Die Dezibel-Skala ist logarithmisch. Die Erhöhung um vier Dezibel entspricht einer Verdoppelung der Sound-Energie. Von der Wahrnehmung her sollen die Power Units damit zwölf Prozent lauter sein. Zum Vergleich: Die V8-Aggregate wurden bei Mercedes mit 129,5 Dezibel gemessen.

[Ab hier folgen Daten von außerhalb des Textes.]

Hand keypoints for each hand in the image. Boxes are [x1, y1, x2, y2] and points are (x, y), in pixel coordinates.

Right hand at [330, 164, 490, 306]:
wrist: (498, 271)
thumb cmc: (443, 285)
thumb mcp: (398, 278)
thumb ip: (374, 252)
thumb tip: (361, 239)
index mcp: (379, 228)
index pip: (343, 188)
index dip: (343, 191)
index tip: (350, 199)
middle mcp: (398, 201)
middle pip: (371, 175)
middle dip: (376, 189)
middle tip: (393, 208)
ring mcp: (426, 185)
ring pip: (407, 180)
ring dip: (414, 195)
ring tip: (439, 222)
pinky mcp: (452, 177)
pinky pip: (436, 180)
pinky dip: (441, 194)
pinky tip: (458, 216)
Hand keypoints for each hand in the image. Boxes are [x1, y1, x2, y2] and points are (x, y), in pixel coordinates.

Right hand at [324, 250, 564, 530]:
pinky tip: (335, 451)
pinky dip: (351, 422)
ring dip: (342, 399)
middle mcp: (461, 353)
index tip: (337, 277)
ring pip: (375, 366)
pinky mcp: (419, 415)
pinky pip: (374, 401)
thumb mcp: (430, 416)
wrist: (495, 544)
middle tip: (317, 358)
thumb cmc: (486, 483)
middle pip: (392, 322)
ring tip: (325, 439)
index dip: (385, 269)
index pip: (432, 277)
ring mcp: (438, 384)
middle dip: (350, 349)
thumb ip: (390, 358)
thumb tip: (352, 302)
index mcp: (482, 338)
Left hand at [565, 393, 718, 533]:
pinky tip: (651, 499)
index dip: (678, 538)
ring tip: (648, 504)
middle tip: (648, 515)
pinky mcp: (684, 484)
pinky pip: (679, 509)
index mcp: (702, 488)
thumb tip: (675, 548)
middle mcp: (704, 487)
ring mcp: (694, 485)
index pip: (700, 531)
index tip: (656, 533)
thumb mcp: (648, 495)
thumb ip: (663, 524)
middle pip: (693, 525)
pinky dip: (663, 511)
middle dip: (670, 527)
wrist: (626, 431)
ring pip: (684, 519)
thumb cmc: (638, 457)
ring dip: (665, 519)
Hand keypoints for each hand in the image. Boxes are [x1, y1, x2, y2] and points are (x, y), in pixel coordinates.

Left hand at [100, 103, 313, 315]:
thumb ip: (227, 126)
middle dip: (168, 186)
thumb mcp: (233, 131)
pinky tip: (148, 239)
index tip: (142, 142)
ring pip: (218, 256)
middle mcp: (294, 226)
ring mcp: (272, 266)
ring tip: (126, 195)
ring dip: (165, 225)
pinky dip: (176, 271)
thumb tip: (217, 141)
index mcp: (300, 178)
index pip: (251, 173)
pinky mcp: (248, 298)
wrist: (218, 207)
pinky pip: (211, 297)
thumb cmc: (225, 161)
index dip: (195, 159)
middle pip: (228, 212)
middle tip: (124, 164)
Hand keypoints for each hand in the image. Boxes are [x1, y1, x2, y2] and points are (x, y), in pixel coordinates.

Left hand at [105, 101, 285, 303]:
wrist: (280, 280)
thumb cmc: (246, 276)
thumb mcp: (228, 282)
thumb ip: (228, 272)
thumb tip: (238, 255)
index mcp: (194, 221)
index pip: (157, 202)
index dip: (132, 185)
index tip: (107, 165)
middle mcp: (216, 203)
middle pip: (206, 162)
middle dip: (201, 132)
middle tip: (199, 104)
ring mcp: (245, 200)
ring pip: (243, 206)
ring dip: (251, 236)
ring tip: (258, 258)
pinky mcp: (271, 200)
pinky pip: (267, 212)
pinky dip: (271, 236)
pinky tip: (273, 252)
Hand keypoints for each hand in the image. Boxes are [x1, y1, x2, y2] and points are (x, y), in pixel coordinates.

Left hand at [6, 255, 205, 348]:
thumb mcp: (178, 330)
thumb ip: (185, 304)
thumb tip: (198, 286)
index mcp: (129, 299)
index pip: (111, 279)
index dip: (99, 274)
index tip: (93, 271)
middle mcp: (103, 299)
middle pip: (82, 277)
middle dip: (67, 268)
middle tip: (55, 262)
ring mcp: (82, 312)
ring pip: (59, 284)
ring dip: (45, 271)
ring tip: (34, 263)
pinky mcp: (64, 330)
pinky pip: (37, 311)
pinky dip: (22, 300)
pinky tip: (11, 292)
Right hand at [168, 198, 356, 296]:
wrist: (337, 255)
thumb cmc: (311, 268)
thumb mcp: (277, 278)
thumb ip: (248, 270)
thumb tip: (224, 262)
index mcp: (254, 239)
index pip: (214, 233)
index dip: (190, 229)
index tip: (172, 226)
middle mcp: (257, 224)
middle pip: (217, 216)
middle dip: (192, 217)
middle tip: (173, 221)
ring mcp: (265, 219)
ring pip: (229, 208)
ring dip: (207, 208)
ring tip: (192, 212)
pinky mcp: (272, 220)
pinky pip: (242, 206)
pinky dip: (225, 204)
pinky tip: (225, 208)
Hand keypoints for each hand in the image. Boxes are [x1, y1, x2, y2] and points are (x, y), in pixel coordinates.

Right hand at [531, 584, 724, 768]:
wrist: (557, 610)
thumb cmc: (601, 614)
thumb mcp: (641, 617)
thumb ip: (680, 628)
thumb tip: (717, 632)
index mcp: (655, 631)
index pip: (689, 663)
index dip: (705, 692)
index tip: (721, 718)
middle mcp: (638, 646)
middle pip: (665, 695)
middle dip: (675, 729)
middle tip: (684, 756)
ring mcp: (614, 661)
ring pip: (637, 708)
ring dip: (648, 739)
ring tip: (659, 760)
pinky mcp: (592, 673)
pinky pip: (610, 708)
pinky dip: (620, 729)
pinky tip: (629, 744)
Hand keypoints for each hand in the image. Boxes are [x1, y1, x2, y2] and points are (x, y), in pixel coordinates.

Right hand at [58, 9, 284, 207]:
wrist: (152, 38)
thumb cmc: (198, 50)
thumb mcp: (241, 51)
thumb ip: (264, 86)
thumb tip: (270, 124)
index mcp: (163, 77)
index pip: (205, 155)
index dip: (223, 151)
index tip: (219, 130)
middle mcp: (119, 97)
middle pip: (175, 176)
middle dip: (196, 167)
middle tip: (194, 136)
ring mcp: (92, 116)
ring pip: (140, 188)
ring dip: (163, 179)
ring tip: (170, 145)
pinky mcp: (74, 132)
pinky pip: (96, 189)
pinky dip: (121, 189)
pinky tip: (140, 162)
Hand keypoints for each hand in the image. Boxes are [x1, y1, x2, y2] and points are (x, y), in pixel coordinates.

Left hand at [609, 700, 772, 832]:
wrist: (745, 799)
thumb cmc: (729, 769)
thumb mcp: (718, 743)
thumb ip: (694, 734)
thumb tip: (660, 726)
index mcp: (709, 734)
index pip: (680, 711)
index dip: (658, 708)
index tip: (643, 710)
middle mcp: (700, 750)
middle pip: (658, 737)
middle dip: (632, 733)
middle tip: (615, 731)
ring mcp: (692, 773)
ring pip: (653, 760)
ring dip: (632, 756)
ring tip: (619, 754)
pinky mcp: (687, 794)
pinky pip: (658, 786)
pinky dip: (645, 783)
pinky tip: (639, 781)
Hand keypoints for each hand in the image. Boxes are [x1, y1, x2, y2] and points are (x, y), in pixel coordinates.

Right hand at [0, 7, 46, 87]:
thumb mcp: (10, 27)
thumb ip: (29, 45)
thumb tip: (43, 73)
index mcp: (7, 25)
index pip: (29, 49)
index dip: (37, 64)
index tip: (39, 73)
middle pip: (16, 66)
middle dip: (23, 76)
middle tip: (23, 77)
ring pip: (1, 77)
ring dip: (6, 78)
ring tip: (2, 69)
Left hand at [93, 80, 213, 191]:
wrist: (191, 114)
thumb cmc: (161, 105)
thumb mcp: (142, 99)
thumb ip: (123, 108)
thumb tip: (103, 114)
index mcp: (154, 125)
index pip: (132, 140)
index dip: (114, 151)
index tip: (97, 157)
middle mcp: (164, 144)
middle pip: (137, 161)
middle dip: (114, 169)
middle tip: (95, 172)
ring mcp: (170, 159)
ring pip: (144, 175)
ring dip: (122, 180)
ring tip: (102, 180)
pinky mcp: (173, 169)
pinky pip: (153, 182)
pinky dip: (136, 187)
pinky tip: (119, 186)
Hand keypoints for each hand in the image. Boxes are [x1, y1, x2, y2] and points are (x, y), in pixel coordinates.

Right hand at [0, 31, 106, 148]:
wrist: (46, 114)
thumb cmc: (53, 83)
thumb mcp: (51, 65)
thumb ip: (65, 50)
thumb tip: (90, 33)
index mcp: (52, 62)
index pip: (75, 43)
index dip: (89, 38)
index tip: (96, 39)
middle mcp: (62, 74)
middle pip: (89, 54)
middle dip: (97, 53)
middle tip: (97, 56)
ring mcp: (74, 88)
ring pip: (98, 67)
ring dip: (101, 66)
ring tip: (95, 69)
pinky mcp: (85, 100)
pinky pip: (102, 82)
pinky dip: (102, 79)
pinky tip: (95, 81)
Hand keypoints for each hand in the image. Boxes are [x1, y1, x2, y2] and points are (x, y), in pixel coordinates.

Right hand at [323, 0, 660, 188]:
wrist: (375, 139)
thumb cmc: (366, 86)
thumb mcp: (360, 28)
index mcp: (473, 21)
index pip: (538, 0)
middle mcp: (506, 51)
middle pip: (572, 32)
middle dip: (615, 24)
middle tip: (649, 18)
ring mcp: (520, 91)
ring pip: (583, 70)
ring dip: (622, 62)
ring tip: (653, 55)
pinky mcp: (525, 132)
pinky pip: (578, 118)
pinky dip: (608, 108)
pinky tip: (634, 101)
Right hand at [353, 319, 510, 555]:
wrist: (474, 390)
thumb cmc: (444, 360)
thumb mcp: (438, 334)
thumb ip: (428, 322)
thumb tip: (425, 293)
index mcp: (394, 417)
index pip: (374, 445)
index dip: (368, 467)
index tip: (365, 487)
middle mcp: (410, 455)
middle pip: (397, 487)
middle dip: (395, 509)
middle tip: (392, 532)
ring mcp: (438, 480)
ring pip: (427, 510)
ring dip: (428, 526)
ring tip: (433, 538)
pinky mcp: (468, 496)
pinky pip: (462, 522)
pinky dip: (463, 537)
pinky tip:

Doch was sagt die Realität? "Ich denke, die Autos sind lauter. Es klingt ein bisschen schöner und kraftvoller", sagte Vettel nach dem ersten Testtag. "Sie sind noch immer nicht so laut, wie ich sie gerne hätte, aber besser als die letzten Jahre."

Diesen Eindruck kann auch Motorsport-Magazin.com teilen. Der ganz große Durchbruch ist es allerdings noch nicht. Dafür hat sich auch die Klangfarbe verändert. "Das hängt aber vor allem damit zusammen, dass die Motoren stärker werden und wir höhere Zylinderdrücke haben", wirft Andy Cowell ein. Der Unterschied zwischen den verschiedenen Motorenhersteller ist nun noch deutlicher: Beim Renault-Motor ist ein starkes Turbo-Pfeifen zu hören, der Honda klingt nach wie vor am dreckigsten. Der Mercedes klingt am ruhigsten, der Ferrari liegt irgendwo dazwischen.